# [CHECK YOUR UNDERSTANDING]
1 – Extract the text on Arlington's Confederate Memorial word for word, starting at "In 1900, Congress" and ending at "practice at Arlington.".
2 – Write a continuation of the history of Arlington's Confederate Memorial, picking up after its final sentence.
*** PASSAGE ***
The history of the Confederate Memorial embodies the complex and contested legacy of the Civil War at Arlington National Cemetery, and in American culture generally.

In 1900, Congress authorized Confederate remains to be reinterred at Arlington National Cemetery, which designated a special section for them (in what is now Section 16). The Confederate Memorial was erected there in 1914. By the early 1900s, it had become tradition to establish a new section at Arlington for the dead from a particular war, followed by a commemorative monument. In Section 22, where many soldiers and sailors from the Spanish-American War are buried, the Spanish-American War Monument and the Rough Riders Monument memorialize that conflict. After fallen World War I service members were repatriated and buried in Sections 18 and 19, the Argonne Cross was dedicated in Section 18. In this sense, the creation of a Confederate section and memorial followed customary practice at Arlington.

However, to understand more fully why Confederate graves are at a former Union cemetery, and to interpret the memorial’s symbolism, it is necessary to delve more deeply into historical context. By the turn of the twentieth century, Arlington had become a truly national cemetery, a transformation that occurred amidst reconciliation between North and South, enduring racial inequality, and a new war. Reconstruction — the U.S. government’s efforts to reunify the nation and transform the South’s former slavery-based society — effectively ended in 1877. That year, President Rutherford B. Hayes agreed to withdraw federal troops from Southern states, allowing for sectional reconciliation but also the systemic disenfranchisement of African Americans, enforced by white violence and racial segregation in the South. In 1898, mobilization for war against Spain, and the United States’ expanding global power, reinforced a sense of national unity — at least among many white Americans.

In this context, the U.S. government reassessed its policies on Confederate burials. Although the Tomb of the Civil War Unknowns likely contained the remains of both Union and Confederate dead, Arlington had been a U.S. Army cemetery, and for years after the Civil War, Confederate veterans could not be buried there. However, on December 14, 1898 — four days after the Spanish-American War ended — President William McKinley kicked off his “Peace Jubilee” nationwide tour with a speech in Atlanta in which he proclaimed, “in the spirit of fraternity we should share with you in the care of the graves of Confederate soldiers…. Sectional feeling no longer holds back the love we feel for each other. The old flag again waves over us in peace with new glories.”
*** End of PASSAGE ***
*** EXTRACTED RECORDS ***
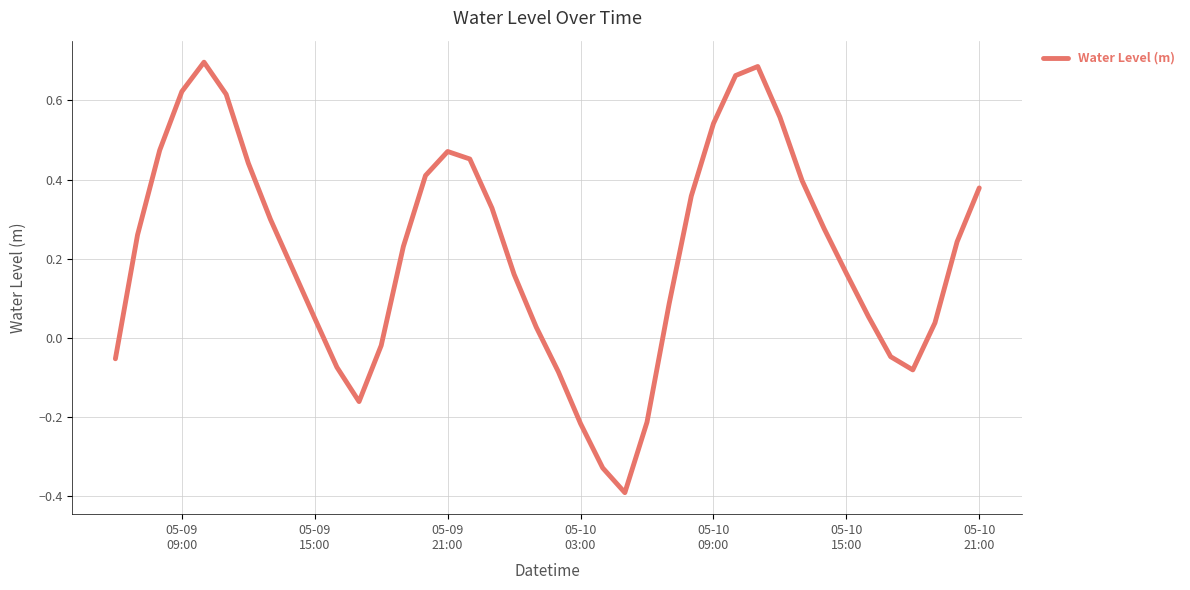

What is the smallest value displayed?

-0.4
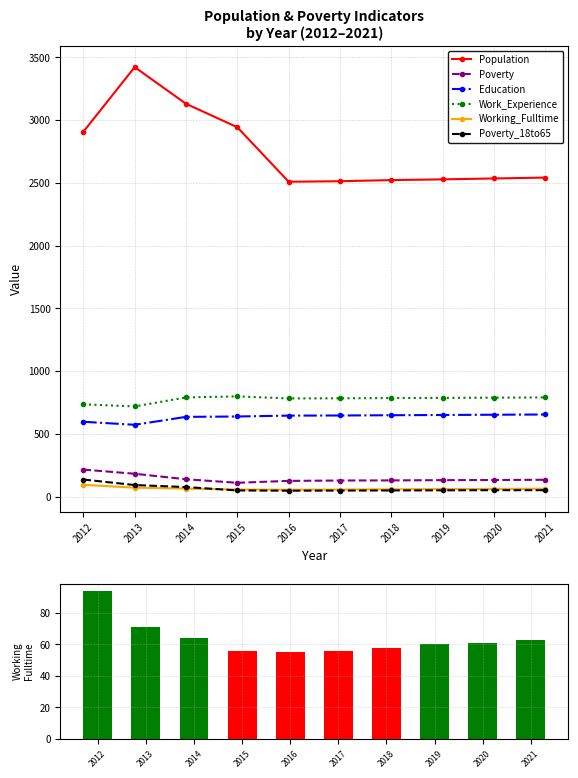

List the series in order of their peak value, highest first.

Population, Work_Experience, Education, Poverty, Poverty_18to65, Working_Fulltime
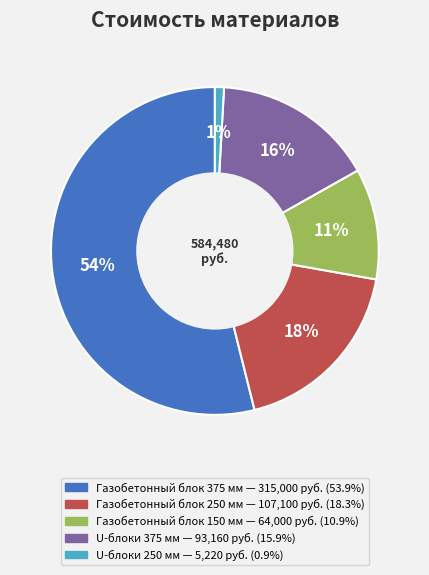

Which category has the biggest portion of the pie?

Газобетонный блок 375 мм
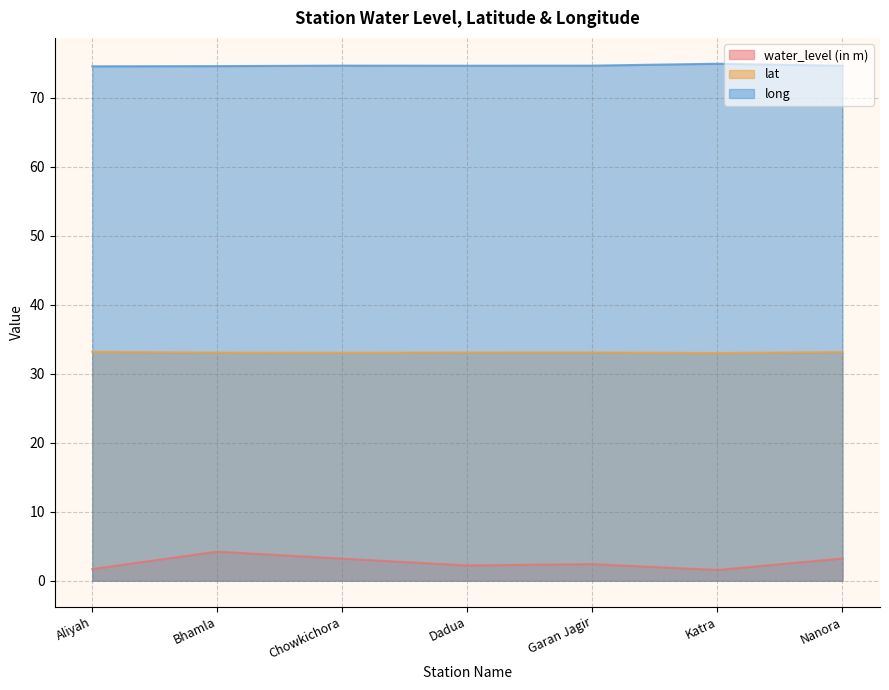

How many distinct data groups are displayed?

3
*** End of EXTRACTED RECORDS ***
# [ANSWERS]
1 –
In 1900, Congress authorized Confederate remains to be reinterred at Arlington National Cemetery, which designated a special section for them (in what is now Section 16). The Confederate Memorial was erected there in 1914. By the early 1900s, it had become tradition to establish a new section at Arlington for the dead from a particular war, followed by a commemorative monument. In Section 22, where many soldiers and sailors from the Spanish-American War are buried, the Spanish-American War Monument and the Rough Riders Monument memorialize that conflict. After fallen World War I service members were repatriated and buried in Sections 18 and 19, the Argonne Cross was dedicated in Section 18. In this sense, the creation of a Confederate section and memorial followed customary practice at Arlington.

2 –
Notably, this “spirit of fraternity” did not include African Americans. In 1871, a group of black soldiers had petitioned the War Department to relocate the graves of hundreds of United States Colored Troops (USCT) from the “Lower Cemetery,” where they were buried alongside former slaves and poor whites, to the main cemetery near Arlington House, where white Civil War veterans lay at rest. The War Department denied the petition. Arlington National Cemetery would remain segregated until 1948, when President Harry S. Truman desegregated the armed forces by executive order.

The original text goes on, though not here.